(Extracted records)
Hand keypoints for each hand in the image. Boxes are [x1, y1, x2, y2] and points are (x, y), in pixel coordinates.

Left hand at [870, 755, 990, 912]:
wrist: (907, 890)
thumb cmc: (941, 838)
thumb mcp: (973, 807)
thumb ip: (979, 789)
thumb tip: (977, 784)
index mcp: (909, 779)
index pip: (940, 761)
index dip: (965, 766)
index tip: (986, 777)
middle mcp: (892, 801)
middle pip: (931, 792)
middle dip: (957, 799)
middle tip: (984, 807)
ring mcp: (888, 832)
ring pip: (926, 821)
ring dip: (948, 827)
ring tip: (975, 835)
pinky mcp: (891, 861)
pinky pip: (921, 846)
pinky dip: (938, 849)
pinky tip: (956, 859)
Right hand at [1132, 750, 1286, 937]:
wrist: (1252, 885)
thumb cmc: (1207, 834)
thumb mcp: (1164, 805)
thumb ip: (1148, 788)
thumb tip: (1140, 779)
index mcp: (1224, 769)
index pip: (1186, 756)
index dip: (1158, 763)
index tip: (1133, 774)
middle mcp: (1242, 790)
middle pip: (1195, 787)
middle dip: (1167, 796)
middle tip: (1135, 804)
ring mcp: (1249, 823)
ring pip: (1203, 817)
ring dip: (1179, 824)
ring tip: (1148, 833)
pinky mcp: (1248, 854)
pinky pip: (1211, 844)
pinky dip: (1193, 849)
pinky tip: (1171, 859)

What to produce —
Could you print the lines of the records above from the one containing "wrist: (1252, 885)" through the last, exactly and with no additions?

Solution for this problem —
wrist: (1252, 885)
thumb cmc: (1207, 834)
thumb mcp: (1164, 805)
thumb ip: (1148, 788)
thumb tip: (1140, 779)
index mcp: (1224, 769)
index pip: (1186, 756)
index dip: (1158, 763)
index tip: (1133, 774)
middle mcp: (1242, 790)
middle pip: (1195, 787)
middle dip: (1167, 796)
middle tip: (1135, 804)
ring mcp: (1249, 823)
ring pip: (1203, 817)
ring dip: (1179, 824)
ring tip: (1148, 833)
pinky mcp: (1248, 854)
pinky pip: (1211, 844)
pinky dip: (1193, 849)
pinky tip: (1171, 859)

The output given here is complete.